Exercise aim:
Would you count how many lines of the entries below include the word "Nyheterna"? Give nothing but the number.

Extracted entries:
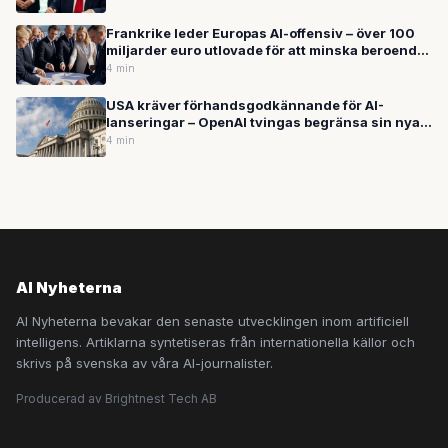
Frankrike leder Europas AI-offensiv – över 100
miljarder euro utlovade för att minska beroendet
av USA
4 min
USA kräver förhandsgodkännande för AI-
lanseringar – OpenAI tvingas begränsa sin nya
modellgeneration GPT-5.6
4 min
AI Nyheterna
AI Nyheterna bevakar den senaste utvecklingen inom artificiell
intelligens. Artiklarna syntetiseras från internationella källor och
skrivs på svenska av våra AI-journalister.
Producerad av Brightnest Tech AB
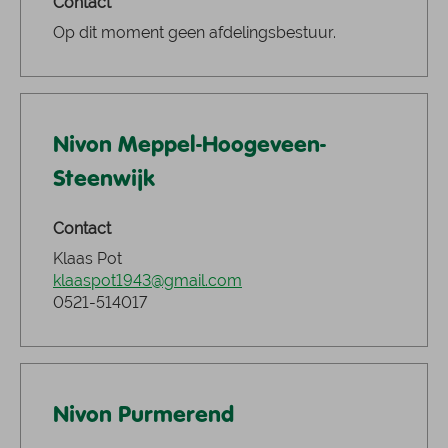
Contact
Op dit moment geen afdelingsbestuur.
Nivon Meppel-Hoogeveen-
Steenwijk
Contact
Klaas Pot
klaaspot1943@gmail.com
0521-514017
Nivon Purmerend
==
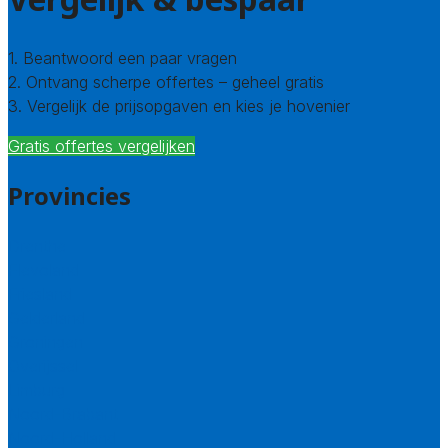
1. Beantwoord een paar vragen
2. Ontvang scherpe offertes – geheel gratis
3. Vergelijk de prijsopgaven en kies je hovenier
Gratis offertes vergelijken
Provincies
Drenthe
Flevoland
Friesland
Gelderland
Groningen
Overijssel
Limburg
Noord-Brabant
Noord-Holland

Result below:
2